Yönerge A
Haşmet üzerine metne göre şu ifadelerin doğru olup olmadığını belirtin: (i) İbadet, haşmeti görüp tavır almaktan önce gelir. (ii) Kur’an, manevraları birçok ayetinde insanların gözüne sunar. (iii) Haşmeti hissetmek kulluğun zaruri muktezasıdır. Her biri için evet ya da hayır deyin ve metinden belirleyici sözleri aynen alıntılayın.
Yönerge B
Haşmet üzerine metinde "Bediüzzaman’ın Allah’ın haşmeti" ile "için havale eder." arasındaki kısmı, iki uç dahil, "gezegenlerin" yerine "yıldızların" koyarak düzenleyip yeniden yazın.
Yönerge C
Haşmet üzerine metni kaldığı yerden sürdürün.

Alıntı metin
----

Başka bir haşmet cümlesi de “İzzet ve haşmet-i rububiyete karşı tekbir ve tehlil ile ubudiyetlerini âleme ilân eden“ insanları muhatap almaktır. Yukardakiler küfür ve inkar ile mukabele ederken buradakiler kainatta görünen Allah’ın izzet ve Rububiyetinin haşmetine karşı, tekbir ve tehlil ile ubudiyetlerini ilan ederler. Ubudiyet Allah’ın azamet ve haşmetinin karşısında onu beş duyusu ile duyup ona karşı Lailahe illallah ve Elhamdülillah ve secde ile tasdik etmektir. Bu büyük haşmet ve azamet karşısında insan küçüklüğünü farkedip ona karşı mukabele etmesi ubudiyettir. Demek iman, ubudiyet, tekbir ve tehlil haşmet karşısında alınan tutumlardır. Bu haşmeti görerek, duyarak, hissederek fiilen tavır almak ibadetin geniş anlamda ifadesidir. Hatta ön kabuldür, ibadet ondan sonra gelir. Nice ibadetin gereğini bilen insanlar vardır ki bu haşmet duyuları üzerinde tesir icra etmediğinden ubudiyetsiz yaşarlar. Demek aslolan haşmeti görmek ve hissetmek ve tavır almaktır. Haşmeti hissetmek kulluğun lazımıdır, zaruri muktezasıdır.

Bediüzzaman’ın Allah’ın haşmeti ile ilgili bir başka cümlesi “haşmetli manevralardır.” Astronominin kaydettiği bütün gezegenlerin birbiri içinde faaliyetleri bu haşmetli manevradır. Kur’an bu manevraları birçok ayetinde insanların gözüne sunar ve akıllarına düşünmeleri için havale eder.

----

Kayıtlı bilgiler
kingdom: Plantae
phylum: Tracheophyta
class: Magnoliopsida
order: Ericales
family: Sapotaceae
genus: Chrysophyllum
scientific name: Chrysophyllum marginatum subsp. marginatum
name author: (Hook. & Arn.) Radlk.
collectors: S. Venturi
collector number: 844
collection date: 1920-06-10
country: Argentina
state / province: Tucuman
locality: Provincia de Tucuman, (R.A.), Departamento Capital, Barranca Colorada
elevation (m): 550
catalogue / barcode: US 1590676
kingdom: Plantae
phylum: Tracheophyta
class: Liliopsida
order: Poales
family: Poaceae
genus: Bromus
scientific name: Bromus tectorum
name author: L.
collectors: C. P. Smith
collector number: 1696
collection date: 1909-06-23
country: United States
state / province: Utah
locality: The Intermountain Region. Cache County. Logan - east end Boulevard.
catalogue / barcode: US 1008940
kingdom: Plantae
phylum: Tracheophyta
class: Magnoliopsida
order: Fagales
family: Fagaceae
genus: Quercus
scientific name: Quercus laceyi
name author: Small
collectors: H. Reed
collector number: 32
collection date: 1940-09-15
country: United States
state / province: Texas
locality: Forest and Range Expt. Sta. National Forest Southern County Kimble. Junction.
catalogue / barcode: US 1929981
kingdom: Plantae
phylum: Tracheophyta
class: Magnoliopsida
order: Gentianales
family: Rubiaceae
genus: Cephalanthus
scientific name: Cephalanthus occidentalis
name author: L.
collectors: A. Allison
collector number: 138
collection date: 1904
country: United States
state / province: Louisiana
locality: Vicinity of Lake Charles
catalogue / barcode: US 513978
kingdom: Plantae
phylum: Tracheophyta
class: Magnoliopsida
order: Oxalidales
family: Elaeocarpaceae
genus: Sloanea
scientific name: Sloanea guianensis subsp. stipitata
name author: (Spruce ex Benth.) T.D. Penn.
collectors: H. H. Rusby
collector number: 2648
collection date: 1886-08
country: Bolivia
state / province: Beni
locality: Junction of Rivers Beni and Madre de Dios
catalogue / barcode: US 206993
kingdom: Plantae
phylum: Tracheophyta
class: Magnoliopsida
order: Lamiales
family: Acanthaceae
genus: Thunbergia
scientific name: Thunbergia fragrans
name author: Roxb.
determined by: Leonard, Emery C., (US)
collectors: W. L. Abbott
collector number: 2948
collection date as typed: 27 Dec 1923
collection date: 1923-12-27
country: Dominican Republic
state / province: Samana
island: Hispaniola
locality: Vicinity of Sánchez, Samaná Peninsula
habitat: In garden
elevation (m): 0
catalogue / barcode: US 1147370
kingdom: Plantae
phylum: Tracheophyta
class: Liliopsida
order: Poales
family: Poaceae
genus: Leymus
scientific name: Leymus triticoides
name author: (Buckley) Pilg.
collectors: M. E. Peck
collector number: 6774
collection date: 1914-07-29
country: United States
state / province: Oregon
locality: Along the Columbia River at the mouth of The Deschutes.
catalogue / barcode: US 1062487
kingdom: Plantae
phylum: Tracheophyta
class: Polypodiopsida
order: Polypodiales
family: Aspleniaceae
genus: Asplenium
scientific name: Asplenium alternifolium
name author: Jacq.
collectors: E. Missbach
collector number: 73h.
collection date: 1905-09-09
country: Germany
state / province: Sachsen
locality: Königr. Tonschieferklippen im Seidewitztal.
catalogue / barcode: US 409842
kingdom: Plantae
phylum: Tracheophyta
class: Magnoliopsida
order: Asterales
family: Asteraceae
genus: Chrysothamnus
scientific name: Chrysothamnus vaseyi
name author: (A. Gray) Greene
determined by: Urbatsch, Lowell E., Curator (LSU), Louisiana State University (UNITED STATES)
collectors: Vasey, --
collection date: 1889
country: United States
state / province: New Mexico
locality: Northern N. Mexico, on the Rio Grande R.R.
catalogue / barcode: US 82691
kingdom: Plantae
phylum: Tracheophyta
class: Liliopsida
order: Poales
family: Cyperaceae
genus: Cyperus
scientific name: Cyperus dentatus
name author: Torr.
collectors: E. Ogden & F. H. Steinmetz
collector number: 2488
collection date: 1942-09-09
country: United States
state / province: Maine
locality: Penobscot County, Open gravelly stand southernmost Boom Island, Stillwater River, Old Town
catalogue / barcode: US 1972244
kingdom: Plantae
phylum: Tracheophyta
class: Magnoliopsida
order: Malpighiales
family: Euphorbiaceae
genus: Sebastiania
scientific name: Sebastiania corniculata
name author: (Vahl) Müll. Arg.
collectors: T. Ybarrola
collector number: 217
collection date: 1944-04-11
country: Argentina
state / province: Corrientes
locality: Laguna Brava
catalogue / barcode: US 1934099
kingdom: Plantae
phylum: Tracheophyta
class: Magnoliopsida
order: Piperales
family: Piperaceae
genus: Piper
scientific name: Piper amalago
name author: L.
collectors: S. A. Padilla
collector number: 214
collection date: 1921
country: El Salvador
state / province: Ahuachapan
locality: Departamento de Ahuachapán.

----

Yanıt A
(i) Hayır: "Hatta ön kabuldür, ibadet ondan sonra gelir."
(ii) Evet: "Kur’an bu manevraları birçok ayetinde insanların gözüne sunar"
(iii) Evet: "Haşmeti hissetmek kulluğun lazımıdır, zaruri muktezasıdır."

Yanıt B
Bediüzzaman’ın Allah’ın haşmeti ile ilgili bir başka cümlesi “haşmetli manevralardır.” Astronominin kaydettiği bütün yıldızların birbiri içinde faaliyetleri bu haşmetli manevradır. Kur’an bu manevraları birçok ayetinde insanların gözüne sunar ve akıllarına düşünmeleri için havale eder.

Yanıt C
Bediüzzaman Onuncu pencerede bu ayetlerden birini açar izah eder:

”Ve enzelna minessamai maen fehrece bihi minessemeratı rızken leküm ül fülke litecri filbahri biemrihi ve sehherelekamülülenhar. Ve sehherekümülşemse vel kamere daibeyni ve sehherelekümül ül leyli vennehar. Ve atakümmin külli ma seltümühü vein teüddü nimetallahi tühsüha.“

“Gökten bir su indirdi ki onunla sizin için rızık olarak meyvelerden bitirdi. O’nun emriyle denizde seyretsinler diye gemileri sizin hizmetinize verdi, nehirleri de yine sizin hizmetinize verdi. Birbiri ardınca dönüp duran güneşi ve ayı da sizin hizmetinize verdi. Geceyi ve gündüzü de sizin hizmetinize verdi. Allah’ın nimetlerini saymaya kalksanız saymakla bitiremezsiniz.“ (İbrahim Suresi)

İşte yukarıda anlatılanlar hep haşmetli manevralardır. Mukaddes kitabımız Kur’an bu haşmetli manevraları çok yerde nazara verir.

Manevranın ayrıntısını da verir Bediüzzaman: “Manevranın başka bir surette hakikî ve hayalî tarzlarını her gece ve her sene sinema levhaları gibi seyirci mahlûkatına gösteren bir tezahür-ü rububiyet.”

Bu manevraların seyircileri vardır, bunlar insanlardır. Manevraların değişmesi sinema levhalarıdır, alem büyük bir ilahi sinemadır. Yine Kur’an bu sinemayı insanlara sunar, Bediüzzaman bu yüzden “Kur’an sineması” der. Bu manevraları her gece ve her sene insanlara gösterir, seyrettirir. Her gece bir epizod, bir yıl da bütün epizotların birbirine vaka örgüsü ile bağlandığı bir büyük sinemadır. Bediüzzaman başka bir dünyada başka bir gözle bakar. Okumak başka ama ona göre bakmak ve tefekkür etmek başka.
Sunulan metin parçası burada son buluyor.